L'autonomie financière des collectivités territoriales implique une autonomie fiscale locale forte selon le Conseil économique et social

1. Certains voudraient réduire l'autonomie financière locale à l'autonomie de dépense

En effet, ils mettent en avant certains inconvénients de l'autonomie fiscale : les inégalités qu'elle engendre, son caractère théorique pour les collectivités pauvres, les distorsions économiques possibles, la difficulté d'une régulation globale en matière de finances publiques et d'aménagement du territoire.

Parallèlement, ils font valoir les avantages d'une autonomie de dépense assise sur des dotations : une régulation globale des finances publiques facilitée et des possibilités nouvelles de péréquation financière entre collectivités.
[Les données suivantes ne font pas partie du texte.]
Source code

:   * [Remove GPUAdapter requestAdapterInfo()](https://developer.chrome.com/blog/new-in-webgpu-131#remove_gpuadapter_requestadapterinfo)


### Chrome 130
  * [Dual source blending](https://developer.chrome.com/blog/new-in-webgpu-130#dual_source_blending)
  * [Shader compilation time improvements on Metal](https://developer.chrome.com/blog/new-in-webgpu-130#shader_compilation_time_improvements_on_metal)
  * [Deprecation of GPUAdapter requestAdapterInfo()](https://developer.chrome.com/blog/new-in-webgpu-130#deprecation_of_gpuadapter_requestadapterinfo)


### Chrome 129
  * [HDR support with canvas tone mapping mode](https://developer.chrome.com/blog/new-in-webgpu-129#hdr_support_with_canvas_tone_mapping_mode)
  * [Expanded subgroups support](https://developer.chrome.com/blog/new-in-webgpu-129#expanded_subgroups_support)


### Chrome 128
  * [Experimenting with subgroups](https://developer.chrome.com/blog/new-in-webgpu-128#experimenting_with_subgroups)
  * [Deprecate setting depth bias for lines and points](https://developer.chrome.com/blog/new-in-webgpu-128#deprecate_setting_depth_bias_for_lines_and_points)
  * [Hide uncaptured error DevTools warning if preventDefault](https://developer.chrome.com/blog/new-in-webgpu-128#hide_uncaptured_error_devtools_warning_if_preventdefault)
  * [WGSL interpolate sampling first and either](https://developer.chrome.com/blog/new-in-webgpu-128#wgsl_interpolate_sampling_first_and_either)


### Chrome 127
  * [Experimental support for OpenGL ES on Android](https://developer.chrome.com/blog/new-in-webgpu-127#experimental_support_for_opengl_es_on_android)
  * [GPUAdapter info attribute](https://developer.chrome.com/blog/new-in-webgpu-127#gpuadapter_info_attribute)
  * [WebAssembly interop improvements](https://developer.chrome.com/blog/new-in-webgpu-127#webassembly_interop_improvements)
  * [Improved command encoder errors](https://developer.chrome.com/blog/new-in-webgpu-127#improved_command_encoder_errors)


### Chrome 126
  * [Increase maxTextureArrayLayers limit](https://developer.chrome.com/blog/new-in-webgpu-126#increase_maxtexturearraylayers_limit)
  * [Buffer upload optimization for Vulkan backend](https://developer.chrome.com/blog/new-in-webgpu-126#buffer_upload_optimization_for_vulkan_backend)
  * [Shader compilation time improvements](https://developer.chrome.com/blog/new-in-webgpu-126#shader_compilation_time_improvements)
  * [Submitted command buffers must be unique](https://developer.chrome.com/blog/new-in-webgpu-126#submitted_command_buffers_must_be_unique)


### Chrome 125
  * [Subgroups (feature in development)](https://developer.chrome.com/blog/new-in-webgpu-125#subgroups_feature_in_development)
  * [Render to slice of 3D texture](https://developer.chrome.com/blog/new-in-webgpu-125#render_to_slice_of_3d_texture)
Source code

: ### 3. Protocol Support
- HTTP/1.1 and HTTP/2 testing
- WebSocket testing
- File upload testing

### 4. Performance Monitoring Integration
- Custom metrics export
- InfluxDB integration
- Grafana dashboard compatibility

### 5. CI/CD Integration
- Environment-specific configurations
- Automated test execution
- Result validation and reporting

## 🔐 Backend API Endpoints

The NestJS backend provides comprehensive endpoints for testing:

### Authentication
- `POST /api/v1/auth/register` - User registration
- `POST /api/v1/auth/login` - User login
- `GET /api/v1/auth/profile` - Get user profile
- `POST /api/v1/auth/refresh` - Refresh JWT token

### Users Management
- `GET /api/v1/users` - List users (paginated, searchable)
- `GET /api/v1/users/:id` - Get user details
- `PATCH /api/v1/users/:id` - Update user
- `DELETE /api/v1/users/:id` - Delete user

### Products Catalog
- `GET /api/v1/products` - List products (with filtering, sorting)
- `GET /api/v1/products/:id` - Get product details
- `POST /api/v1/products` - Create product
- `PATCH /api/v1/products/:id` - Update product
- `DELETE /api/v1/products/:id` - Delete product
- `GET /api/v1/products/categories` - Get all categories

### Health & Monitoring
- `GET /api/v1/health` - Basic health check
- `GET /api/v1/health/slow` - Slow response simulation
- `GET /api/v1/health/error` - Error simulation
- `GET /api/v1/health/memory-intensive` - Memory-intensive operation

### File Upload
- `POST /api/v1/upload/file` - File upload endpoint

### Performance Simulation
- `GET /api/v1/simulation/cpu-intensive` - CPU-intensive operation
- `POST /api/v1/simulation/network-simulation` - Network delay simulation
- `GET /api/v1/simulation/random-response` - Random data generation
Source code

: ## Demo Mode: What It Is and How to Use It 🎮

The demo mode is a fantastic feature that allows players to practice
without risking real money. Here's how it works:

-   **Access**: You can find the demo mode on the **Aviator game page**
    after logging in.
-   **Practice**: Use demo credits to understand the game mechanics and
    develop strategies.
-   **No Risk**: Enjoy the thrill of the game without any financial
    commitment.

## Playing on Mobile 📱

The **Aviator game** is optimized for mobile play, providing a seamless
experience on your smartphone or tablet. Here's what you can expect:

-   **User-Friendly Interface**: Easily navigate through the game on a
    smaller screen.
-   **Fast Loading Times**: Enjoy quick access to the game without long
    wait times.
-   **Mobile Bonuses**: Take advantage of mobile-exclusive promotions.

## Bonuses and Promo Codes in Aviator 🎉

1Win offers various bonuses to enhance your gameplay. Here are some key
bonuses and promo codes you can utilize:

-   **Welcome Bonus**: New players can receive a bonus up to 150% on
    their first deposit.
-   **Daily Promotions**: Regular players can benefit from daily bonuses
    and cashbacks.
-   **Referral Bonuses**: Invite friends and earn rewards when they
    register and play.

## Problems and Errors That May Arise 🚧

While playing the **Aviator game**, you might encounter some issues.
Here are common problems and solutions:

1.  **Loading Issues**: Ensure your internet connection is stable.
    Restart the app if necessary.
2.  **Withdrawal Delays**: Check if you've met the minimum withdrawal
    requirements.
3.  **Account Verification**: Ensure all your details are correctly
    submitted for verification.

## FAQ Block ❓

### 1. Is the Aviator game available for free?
2. En fait l'autonomie fiscale est un élément essentiel de l'autonomie locale

Elle constitue un fondement de la démocratie locale. Le lien fiscal est un facteur de responsabilisation des acteurs du développement local en permettant une confrontation directe entre les besoins et les contraintes de moyens.

C'est aussi un instrument d'autonomie des choix locaux permettant de choisir le niveau souhaité pour les services et les initiatives de développement jugées opportunes.

L'autonomie fiscale comporte dans cette perspective des marges de manoeuvre multiples : non seulement la possibilité de fixer le taux des impôts (à la hausse comme à la baisse) mais aussi le bénéfice de l'évolution spontanée des bases, l'effet de levier sur la capacité d'emprunt et l'effet « retour sur investissement » qui permettent à une collectivité dynamique de retrouver sous forme de bases nouvelles les fruits de ses efforts de développement.

L'autonomie fiscale est en définitive un facteur d'efficacité. Elle constitue une incitation au dynamisme et à la bonne gestion : l'amélioration des ressources fiscales par l'effet « retour sur investissement » facilite l'autofinancement total ou partiel des projets voire dans certains cas autorise une baisse ultérieure de la pression fiscale.

Elle encourage l'analyse de l'impact économique des différents investissements locaux. Elle facilite une meilleure répartition dans le temps de l'effort financier des usagers contribuables en articulant pression fiscale, emprunt, retour sur investissement. Elle permet aussi de choisir, dans certaines limites, la répartition de l'effort entre catégories de contribuables.

Source : « L'avenir de l'autonomie financière des collectivités locales », avis du Conseil économique et social sur le rapport présenté par Jean-Pierre Brunel au nom de la section des finances, séances des 12 et 13 juin 2001, pages I-3 et I-4

* 3 Conseil économique et social, « L'avenir de l'autonomie financière des collectivités locales », rapport présenté en juin 2001 par M. Jean-Pierre Brunel.

* 4 L'encadré ci-après reproduit des extraits de cette charte.

* 5 La France n'a toutefois pas ratifié cette charte.